**Article:**
The first section examines how Kant views idealism, with a specific
interest in Descartes’ and Berkeley’s conceptions of it, which Kant
labels sceptical and dogmatic idealism respectively. We look at what
Kant takes the problems with these two forms to be, and then follow his
argument for refuting both at once and how that refutation fits into
the wider Kantian picture.
The second section continues with Kant’s case for his new system,
transcendental idealism, as developed in the fourth paralogism. We pay
particular attention to Kant’s use of transcendental idealism to
critique Descartes, and to what Kant sees as the problem in Descartes’
system that motivated his own position.
The third section looks more closely at the position Kant has
developed, and at the arguments offered by both sides of the
interpretive dispute over transcendental idealism. We consider what
problems transcendental idealism solves and which new problems it
raises under the two major readings. Settling that debate is well
beyond the scope of this essay, but we aim to stake out a position and
justify our interpretation against the major readings and the
Critique itself.
Finally, we turn to a modern debate in science, namely how to interpret
quantum physics. We compare two kinds of interpretation and argue that,
in the context of his idealism, Kant would have reasons to favour one
over the other.
2 Kant’s refutation of idealism
This first section examines what Kant thinks of idealism, focusing on
the two species he identifies, sceptical and dogmatic idealism. We lay
out the issues Kant takes each to suffer from and his strategy for
refuting both at once with a single proof.
Kant begins his refutation of idealism by specifying exactly which
theories he is targeting. He defines problematic idealism as
the theory proposed by Descartes (which we will call sceptical
idealism, in line with more contemporary usage), namely “the
theory which declares the existence of objects in space outside us
[...] to be merely doubtful and indemonstrable” (Kant,
1781&1787/2011, B274). On this view, we can never be
certain that the external world exists, or that it is as we perceive it
to be. Kant then distinguishes Descartes’ idealism from Berkeley’s,
which he calls dogmatic idealism. Dogmatic idealism holds
that external objects in space are “false and impossible” (Kant,
1781&1787/2011, B274); space itself is impossible,
and so any objects contingent on space are equally impossible. Kant
takes the dogmatic position to follow from the belief that space is a
property belonging to things in themselves, in which case, he says,
space is a “non-entity” (Kant, 1781&1787/2011, B274).
The key to undermining dogmatic idealism has therefore already been
laid down in the transcendental aesthetic (Kant,
1781&1787/2011, B274): for Kant, space is not within
things or a thing in itself but part of our a priori sensibility, the
fundamental way our cognition conditions our experience. The tension
between dogmatic idealism and Kant’s system is already visible.
Before launching his refutation, Kant outlines what the proof must
achieve. He must show that we have experience of external things. To
do this, he grants Descartes the primacy and infallibility of inner
experience, and then aims to show that inner experience depends on the
existence of outer experience (Kant, 1781&1787/2011,
B275). With this dependence as the criterion for success, Kant begins
his proof.

**Element placement data:**

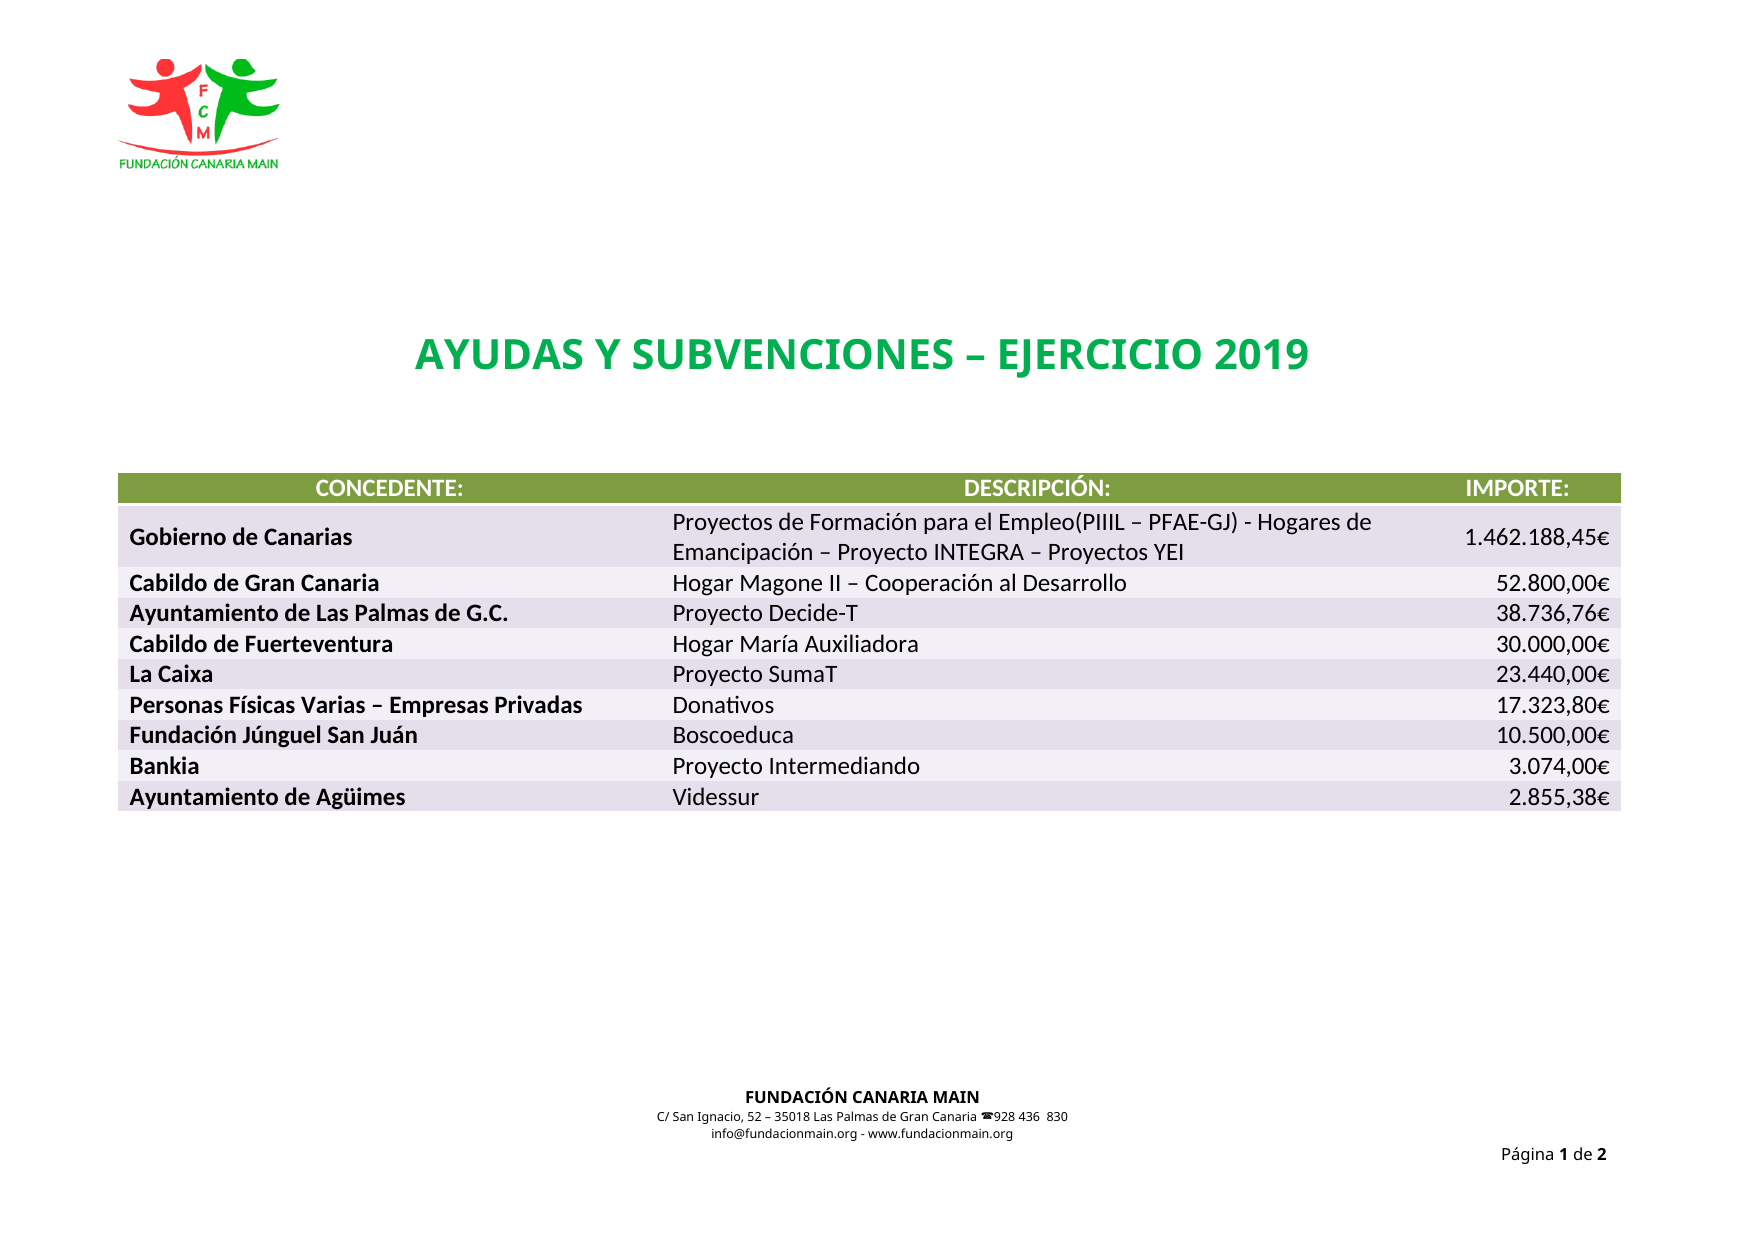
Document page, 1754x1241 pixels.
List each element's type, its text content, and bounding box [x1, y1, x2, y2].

table_cell Videssur [661, 781, 1414, 811]
table_header DESCRIPCIÓN: [661, 473, 1414, 503]
text AYUDAS Y SUBVENCIONES – EJERCICIO 2019 [118, 325, 1606, 382]
table_cell Hogar María Auxiliadora [661, 628, 1414, 659]
table_cell 1.462.188,45€ [1414, 506, 1621, 567]
table_cell Fundación Júnguel San Juán [118, 720, 661, 750]
table_cell Hogar Magone II – Cooperación al Desarrollo [661, 567, 1414, 598]
table_cell 30.000,00€ [1414, 628, 1621, 659]
table_cell 23.440,00€ [1414, 659, 1621, 689]
table_cell Proyectos de Formación para el Empleo(PIIIL – PFAE-GJ) - Hogares de Emancipación – Proyecto INTEGRA – Proyectos YEI [661, 506, 1414, 567]
table_cell 52.800,00€ [1414, 567, 1621, 598]
table_cell La Caixa [118, 659, 661, 689]
table_cell Proyecto Intermediando [661, 750, 1414, 781]
table_cell Personas Físicas Varias – Empresas Privadas [118, 689, 661, 720]
table_cell Proyecto SumaT [661, 659, 1414, 689]
table_cell Boscoeduca [661, 720, 1414, 750]
table_cell Proyecto Decide-T [661, 598, 1414, 628]
table_cell 3.074,00€ [1414, 750, 1621, 781]
table_cell Donativos [661, 689, 1414, 720]
table_cell 2.855,38€ [1414, 781, 1621, 811]
table_cell 38.736,76€ [1414, 598, 1621, 628]
table_cell Bankia [118, 750, 661, 781]
table_cell 10.500,00€ [1414, 720, 1621, 750]
table_cell 17.323,80€ [1414, 689, 1621, 720]
table_header IMPORTE: [1414, 473, 1621, 503]
table_cell Ayuntamiento de Las Palmas de G.C. [118, 598, 661, 628]
table_cell Cabildo de Gran Canaria [118, 567, 661, 598]
table_cell Gobierno de Canarias [118, 506, 661, 567]
table_cell Ayuntamiento de Agüimes [118, 781, 661, 811]
table_cell Cabildo de Fuerteventura [118, 628, 661, 659]
table_header CONCEDENTE: [118, 473, 661, 503]
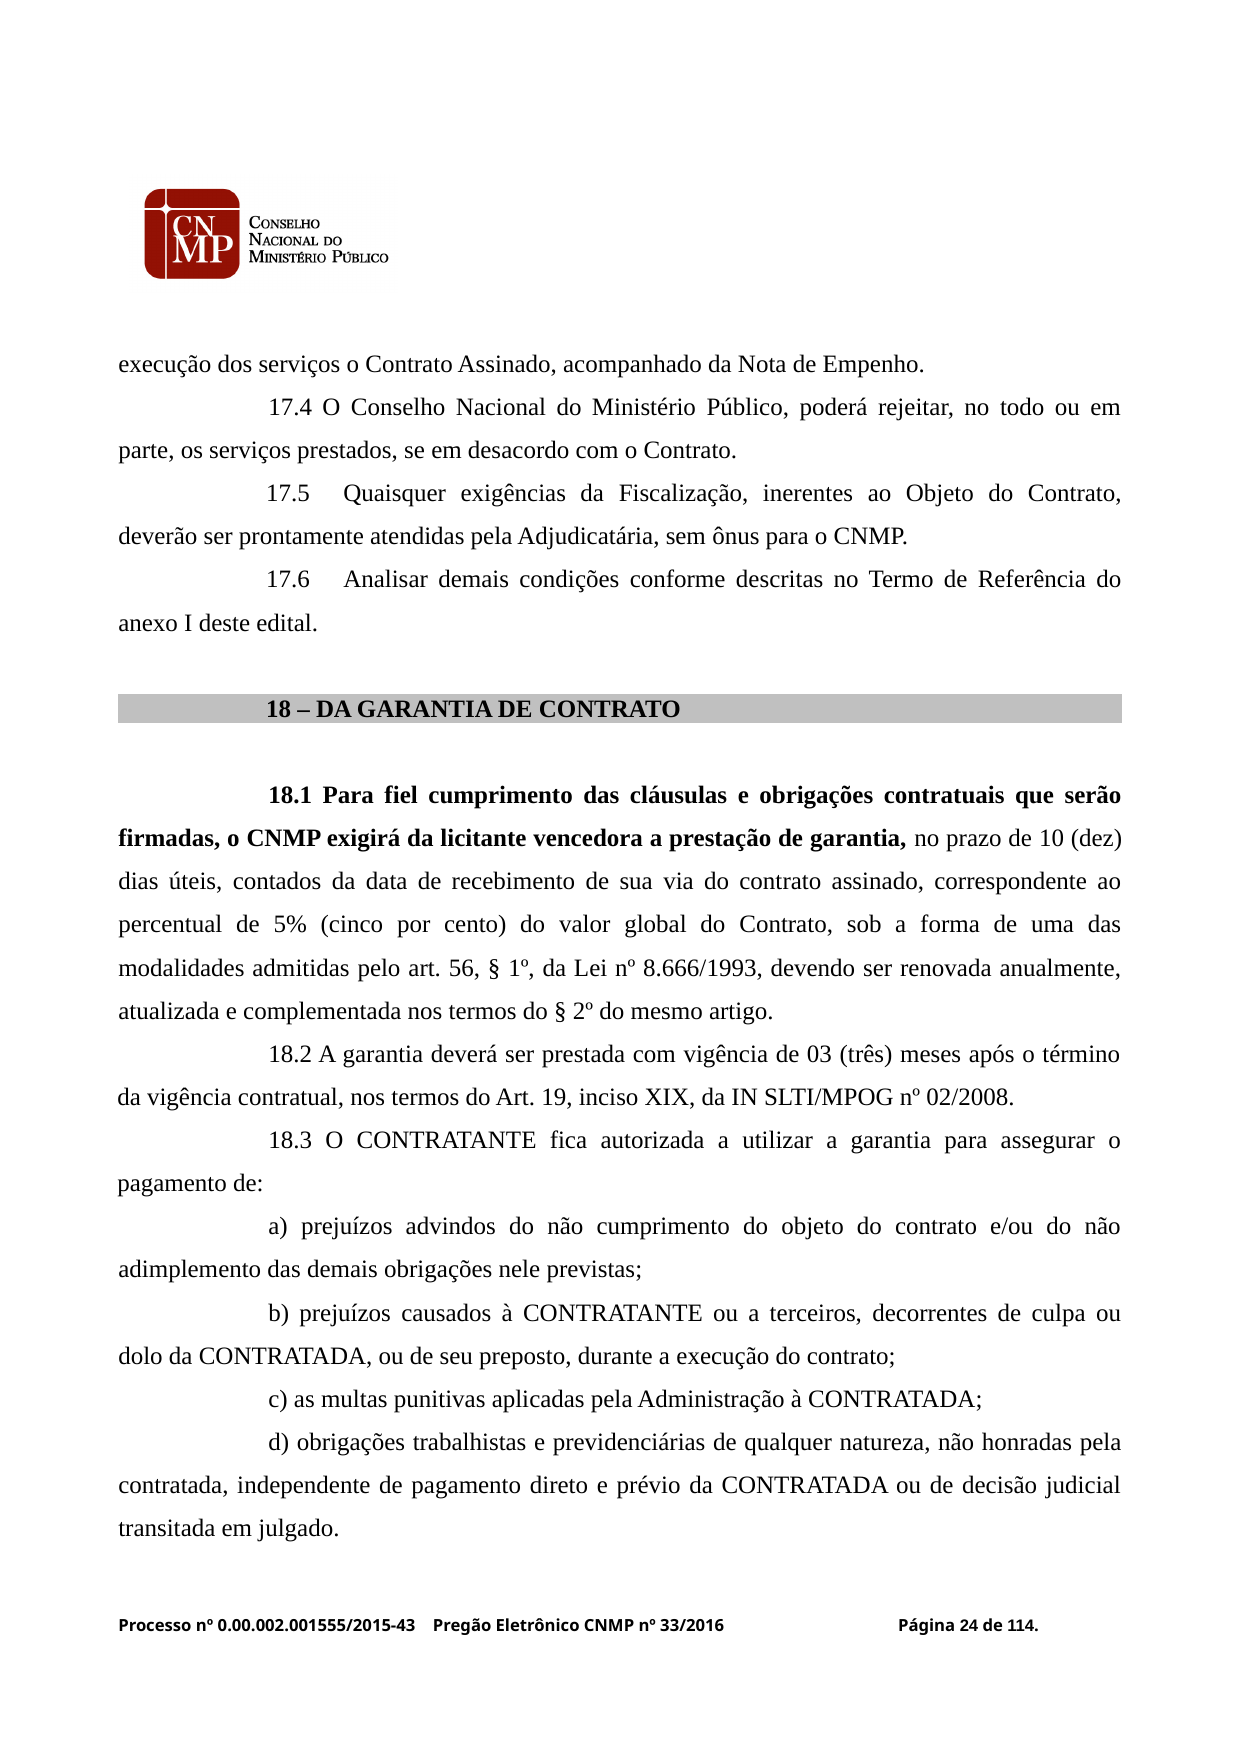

**Aim 1:** Name every philosopher mentioned in the essay on Kant's refutation of idealism.
**Aim 2:** Carry the essay on Kant's refutation of idealism forward from its last sentence.

**Answer 1:** Kant, Descartes, Berkeley

**Answer 2:**
Kant claims that we are conscious of our existence, and that this
consciousness is determined through the a priori sensibility of time
(Kant, 1781&1787/2011, B275). He argues that there
must be something ‘permanent’ in perception; otherwise no determination
of time is possible. Since Kant is determining his own conscious
existence in time, the perception of the permanent is only possible
through a thing outer to oneself (Kant, 1781&1787/2011,
B275). Consciousness of our own experience in time requires the
determination of that time, and that determination is only possible
through something external that is permanent (in some manner), so that
time can be measured at all. Consciousness of our own existence
therefore requires immediate consciousness of external things (Kant,
1781&1787/2011, B276). Kant has used the
transcendental aesthetic, the a priori sensibility of time, together
with the immediate certainty of inner experience to prove the existence
of outer experience.
We can now see how Kant uses the transcendental aesthetic to refute
both sceptical and dogmatic idealism. Sceptical idealism holds the
weaker conviction that we cannot be certain of the existence of
external experience; dogmatic idealism holds the stronger one that
space does not exist and is therefore imaginary. Kant attacks both by
appealing to the a priori sensibility of time (which dogmatic idealists
do not dispute) together with the primacy of immediate inner
experience, which both forms of idealism accept.
Through his Copernican turn, Kant has shown that space and time
condition experience and that our a priori sensibility is essential to
knowledge (Braver 2007,
36–37). By reformulating the subject-object relationship, he
produces a system in which the refutation of classical idealism falls
out as a consequence.
The next section turns to the fourth paralogism and Kant’s critique of
Descartes, and begins to flesh out transcendental idealism along with
Kant’s account of its justification and implications.
3 The fourth paralogism
In the fourth paralogism, Kant critiques sceptical idealism, and
Descartes in particular, more thoroughly, using the problems he
identifies to motivate transcendental idealism. As throughout the
Critique, Kant aims to put natural science on a justifiable
basis and expose the underlying assumptions that, on his telling, had
produced an incoherent pre-critical metaphysics.
Descartes is initially praised in the fourth paralogism: Kant agrees
that Descartes was right to limit all perception to immediate
perceptions of the inner sense (Kant, 1781&1787/2011,
A368). The inference the sceptical idealist then makes, however, is
too much for Kant, especially given the refutation of idealism just
discussed. Determination of the inner sense, Kant holds, requires the
existence of perceptions in the outer sense. Descartes has therefore
identified something true, that all perceptions are indeed in the
inner sense, but has drawn the troubling conclusion that the outer
world has a merely doubtful existence (Kant,
1781&1787/2011, A366-A367). Building on the
refutation of idealism in section 2, this
section shows how Kant broadens his system and draws out its
implications for metaphysics and knowledge.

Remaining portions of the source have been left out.